Consecutive Numbers pt. 2

Let $p_1, p_2, \dots, p_{2n}$ be distinct prime numbers. To show that there exists $n$ consecutive integers that are not perfect powers of any prime, we only need to show that the $i$ th number in the sequence is divisible by $p_{2i - 1}p_{2i},$ because the extra prime factor makes it so that the number cannot possibly be a power of one prime.

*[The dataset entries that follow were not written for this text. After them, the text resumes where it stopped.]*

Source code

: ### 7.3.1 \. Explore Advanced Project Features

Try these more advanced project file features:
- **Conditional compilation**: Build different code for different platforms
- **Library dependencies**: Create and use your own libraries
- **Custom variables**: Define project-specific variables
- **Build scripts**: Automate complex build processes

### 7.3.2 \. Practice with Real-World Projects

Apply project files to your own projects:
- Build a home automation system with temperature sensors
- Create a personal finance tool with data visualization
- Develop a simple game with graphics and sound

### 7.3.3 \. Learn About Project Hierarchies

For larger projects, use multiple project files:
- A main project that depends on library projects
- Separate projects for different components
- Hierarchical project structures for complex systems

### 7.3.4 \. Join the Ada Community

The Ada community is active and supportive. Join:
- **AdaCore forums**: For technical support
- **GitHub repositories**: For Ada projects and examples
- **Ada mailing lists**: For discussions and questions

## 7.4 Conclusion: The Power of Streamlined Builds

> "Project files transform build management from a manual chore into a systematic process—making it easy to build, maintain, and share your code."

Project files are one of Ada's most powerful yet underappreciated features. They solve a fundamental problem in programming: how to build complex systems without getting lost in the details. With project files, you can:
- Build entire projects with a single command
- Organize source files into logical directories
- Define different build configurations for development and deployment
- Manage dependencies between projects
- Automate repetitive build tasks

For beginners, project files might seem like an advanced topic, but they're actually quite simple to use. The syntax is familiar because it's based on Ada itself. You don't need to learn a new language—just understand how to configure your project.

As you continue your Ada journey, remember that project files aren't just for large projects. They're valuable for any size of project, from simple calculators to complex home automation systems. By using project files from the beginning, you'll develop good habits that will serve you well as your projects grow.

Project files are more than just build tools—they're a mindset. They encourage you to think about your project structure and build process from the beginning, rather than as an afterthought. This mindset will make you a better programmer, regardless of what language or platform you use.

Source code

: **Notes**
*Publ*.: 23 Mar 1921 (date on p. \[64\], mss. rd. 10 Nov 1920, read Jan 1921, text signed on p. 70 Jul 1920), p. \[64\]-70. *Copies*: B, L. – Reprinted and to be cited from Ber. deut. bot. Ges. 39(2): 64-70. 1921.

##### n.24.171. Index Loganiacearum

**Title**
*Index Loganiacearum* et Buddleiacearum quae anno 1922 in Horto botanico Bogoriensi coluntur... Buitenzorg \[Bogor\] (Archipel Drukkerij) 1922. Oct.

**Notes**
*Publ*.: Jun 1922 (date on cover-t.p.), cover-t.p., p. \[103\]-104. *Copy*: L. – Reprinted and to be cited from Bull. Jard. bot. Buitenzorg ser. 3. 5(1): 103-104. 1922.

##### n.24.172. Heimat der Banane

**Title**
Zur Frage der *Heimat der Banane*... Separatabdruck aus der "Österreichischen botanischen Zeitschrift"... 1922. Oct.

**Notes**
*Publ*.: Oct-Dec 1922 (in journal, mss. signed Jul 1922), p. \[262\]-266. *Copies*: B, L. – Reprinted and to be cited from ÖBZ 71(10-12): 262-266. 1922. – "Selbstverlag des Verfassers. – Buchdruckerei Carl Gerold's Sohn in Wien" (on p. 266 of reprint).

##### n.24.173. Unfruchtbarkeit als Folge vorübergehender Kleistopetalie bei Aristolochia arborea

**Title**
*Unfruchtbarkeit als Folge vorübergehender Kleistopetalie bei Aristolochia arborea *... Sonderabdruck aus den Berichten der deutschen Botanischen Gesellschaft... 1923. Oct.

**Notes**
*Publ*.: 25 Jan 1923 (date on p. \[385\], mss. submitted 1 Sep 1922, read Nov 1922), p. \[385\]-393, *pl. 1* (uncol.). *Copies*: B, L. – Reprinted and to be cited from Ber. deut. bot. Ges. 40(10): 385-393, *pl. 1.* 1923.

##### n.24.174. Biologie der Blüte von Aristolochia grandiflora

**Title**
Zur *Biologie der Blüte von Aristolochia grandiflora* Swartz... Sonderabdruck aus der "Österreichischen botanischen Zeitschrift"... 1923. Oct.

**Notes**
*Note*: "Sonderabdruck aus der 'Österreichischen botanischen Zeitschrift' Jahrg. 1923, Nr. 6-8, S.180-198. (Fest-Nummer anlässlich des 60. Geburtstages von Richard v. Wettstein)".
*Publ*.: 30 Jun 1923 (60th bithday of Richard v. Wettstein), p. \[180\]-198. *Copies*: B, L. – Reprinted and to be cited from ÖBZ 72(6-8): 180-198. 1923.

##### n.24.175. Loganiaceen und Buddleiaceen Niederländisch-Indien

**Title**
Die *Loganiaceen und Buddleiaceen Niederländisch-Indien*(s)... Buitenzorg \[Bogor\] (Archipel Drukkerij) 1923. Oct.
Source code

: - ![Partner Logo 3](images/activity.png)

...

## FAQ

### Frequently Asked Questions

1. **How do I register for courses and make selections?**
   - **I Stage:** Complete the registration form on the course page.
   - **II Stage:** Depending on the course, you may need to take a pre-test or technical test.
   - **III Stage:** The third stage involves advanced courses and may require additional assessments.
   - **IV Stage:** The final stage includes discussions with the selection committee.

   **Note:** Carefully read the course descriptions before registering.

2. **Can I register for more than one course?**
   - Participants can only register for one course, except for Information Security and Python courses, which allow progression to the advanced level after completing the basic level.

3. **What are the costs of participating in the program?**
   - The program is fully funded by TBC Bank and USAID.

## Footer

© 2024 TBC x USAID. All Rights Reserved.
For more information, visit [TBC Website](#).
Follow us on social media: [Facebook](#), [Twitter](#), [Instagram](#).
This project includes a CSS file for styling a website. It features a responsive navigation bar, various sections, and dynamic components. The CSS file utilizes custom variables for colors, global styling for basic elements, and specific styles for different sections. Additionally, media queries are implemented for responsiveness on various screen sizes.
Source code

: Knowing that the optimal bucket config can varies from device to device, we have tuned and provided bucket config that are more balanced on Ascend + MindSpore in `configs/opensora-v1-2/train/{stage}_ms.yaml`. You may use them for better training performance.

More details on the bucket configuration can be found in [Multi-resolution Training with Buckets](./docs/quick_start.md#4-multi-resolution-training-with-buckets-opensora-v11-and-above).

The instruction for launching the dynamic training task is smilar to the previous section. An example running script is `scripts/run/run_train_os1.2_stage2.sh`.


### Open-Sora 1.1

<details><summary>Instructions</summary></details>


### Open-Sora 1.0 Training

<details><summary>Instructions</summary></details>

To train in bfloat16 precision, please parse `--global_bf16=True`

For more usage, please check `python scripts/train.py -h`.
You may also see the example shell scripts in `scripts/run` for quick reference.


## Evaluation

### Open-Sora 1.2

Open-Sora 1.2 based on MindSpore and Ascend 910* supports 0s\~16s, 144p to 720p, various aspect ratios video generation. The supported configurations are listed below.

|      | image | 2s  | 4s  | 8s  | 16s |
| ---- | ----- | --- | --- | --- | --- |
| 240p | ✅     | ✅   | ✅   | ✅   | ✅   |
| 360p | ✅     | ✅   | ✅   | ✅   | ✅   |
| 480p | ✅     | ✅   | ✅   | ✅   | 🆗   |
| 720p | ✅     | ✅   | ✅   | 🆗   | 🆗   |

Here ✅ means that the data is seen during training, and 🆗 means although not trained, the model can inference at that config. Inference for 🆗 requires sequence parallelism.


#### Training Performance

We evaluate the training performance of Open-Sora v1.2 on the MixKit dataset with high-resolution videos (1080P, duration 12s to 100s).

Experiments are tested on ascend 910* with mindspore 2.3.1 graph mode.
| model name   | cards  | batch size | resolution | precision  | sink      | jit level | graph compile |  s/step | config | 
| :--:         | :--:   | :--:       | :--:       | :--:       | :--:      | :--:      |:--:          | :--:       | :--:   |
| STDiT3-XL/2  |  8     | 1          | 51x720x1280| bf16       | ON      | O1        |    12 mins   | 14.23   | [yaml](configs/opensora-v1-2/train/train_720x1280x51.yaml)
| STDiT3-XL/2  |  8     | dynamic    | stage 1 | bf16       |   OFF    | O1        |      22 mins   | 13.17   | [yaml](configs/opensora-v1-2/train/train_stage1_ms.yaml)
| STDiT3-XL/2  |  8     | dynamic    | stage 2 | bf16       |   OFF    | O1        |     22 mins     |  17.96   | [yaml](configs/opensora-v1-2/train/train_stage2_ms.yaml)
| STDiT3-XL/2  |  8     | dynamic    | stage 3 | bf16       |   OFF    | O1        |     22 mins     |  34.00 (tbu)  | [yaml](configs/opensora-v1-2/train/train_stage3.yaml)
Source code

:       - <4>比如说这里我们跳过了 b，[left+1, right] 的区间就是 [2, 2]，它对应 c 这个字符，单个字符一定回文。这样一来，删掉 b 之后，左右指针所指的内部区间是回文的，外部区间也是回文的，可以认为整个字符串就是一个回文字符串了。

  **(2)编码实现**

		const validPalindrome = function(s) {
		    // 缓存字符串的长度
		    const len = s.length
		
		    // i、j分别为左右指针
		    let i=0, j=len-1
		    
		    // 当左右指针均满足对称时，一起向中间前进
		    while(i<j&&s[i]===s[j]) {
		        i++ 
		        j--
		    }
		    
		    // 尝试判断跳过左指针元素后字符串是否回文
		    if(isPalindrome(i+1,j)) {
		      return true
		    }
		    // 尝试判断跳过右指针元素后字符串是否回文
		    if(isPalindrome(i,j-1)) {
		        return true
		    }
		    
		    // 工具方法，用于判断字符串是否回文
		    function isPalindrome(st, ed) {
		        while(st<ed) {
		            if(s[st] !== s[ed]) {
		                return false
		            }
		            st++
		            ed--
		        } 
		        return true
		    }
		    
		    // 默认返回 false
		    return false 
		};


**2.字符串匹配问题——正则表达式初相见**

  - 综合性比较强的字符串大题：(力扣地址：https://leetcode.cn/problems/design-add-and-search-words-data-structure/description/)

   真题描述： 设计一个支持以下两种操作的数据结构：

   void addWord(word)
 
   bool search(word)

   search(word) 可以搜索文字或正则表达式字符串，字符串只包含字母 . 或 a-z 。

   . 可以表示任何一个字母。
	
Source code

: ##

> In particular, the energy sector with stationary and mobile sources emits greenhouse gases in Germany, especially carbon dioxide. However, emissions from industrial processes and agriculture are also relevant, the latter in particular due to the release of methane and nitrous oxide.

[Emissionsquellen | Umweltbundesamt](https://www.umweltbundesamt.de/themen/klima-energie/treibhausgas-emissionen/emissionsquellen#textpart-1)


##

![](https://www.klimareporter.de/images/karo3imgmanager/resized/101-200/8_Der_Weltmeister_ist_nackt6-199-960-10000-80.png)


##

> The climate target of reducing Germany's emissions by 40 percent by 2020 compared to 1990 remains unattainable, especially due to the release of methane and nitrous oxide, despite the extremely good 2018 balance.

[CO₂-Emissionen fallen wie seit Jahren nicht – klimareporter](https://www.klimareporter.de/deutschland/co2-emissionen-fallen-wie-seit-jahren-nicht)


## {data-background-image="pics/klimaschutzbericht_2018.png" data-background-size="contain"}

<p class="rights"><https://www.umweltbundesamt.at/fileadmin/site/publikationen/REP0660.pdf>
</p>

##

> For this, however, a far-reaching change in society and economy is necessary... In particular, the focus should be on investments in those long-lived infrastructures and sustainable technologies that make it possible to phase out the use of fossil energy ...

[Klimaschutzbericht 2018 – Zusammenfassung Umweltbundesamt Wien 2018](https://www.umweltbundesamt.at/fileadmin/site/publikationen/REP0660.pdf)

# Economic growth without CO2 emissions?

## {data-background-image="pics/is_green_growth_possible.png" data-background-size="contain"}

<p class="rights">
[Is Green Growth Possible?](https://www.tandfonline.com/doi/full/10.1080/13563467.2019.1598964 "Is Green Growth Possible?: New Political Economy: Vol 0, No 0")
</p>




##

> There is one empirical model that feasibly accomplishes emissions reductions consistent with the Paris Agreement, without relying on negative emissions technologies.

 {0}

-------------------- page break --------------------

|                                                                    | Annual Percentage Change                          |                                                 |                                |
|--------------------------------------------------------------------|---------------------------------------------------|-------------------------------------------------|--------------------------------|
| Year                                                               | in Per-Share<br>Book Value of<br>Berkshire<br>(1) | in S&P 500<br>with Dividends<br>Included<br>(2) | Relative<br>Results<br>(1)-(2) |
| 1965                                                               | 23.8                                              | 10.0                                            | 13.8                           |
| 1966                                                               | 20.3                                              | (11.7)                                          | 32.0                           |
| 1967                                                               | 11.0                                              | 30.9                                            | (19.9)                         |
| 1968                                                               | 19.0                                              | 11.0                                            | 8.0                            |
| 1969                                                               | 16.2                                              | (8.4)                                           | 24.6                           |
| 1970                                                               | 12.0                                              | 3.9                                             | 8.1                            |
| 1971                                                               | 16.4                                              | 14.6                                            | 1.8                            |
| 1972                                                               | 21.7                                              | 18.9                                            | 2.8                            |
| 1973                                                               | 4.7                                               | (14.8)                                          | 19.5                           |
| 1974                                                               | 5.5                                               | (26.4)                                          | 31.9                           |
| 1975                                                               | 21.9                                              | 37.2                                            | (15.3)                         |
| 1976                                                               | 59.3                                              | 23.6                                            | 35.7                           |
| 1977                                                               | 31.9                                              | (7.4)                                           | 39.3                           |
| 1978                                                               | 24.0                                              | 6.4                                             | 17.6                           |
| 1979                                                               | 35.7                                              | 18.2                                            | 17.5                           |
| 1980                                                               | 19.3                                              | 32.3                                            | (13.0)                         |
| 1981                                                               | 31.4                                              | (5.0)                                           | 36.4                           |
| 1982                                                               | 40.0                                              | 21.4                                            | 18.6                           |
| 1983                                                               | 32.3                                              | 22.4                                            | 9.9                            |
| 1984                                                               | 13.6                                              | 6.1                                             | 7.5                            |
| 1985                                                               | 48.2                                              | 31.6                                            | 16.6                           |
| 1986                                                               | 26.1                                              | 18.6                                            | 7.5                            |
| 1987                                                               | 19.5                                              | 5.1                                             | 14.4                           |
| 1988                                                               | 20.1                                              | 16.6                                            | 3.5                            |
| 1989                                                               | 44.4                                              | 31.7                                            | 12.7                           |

Thus, we must find a positive integer $x$ such that $x + i \equiv 0 \! \pmod{p_{2i - 1}p_{2i}}$ for $i = 1, 2, \dots, n.$ By the Chinese Remainder Theorem, there exists a solution $x$ to the system. This choice of $x$ guarantees that all of $x + 1, x + 2, \dots, x + n$ are not the power of any prime, so we are done. $\blacksquare$

Addendum: This problem is from the 1989 IMO, #5 .

Consider the following set $S$ of $n$ consecutive integers $S= \{((n+1)!)^2+j, j=2,3, \ldots, n+1\}.$ Any element from the set $S$ may be factorized as follows $((n+1)!)^2+j=j(1+cj),$ for some integer $c$ . Clearly, $\textrm{GCD}(j, 1+cj)=1$ . Hence, it can not be expressed as $p^k$ for any prime $p$ and any integer $k> 1. \blacksquare$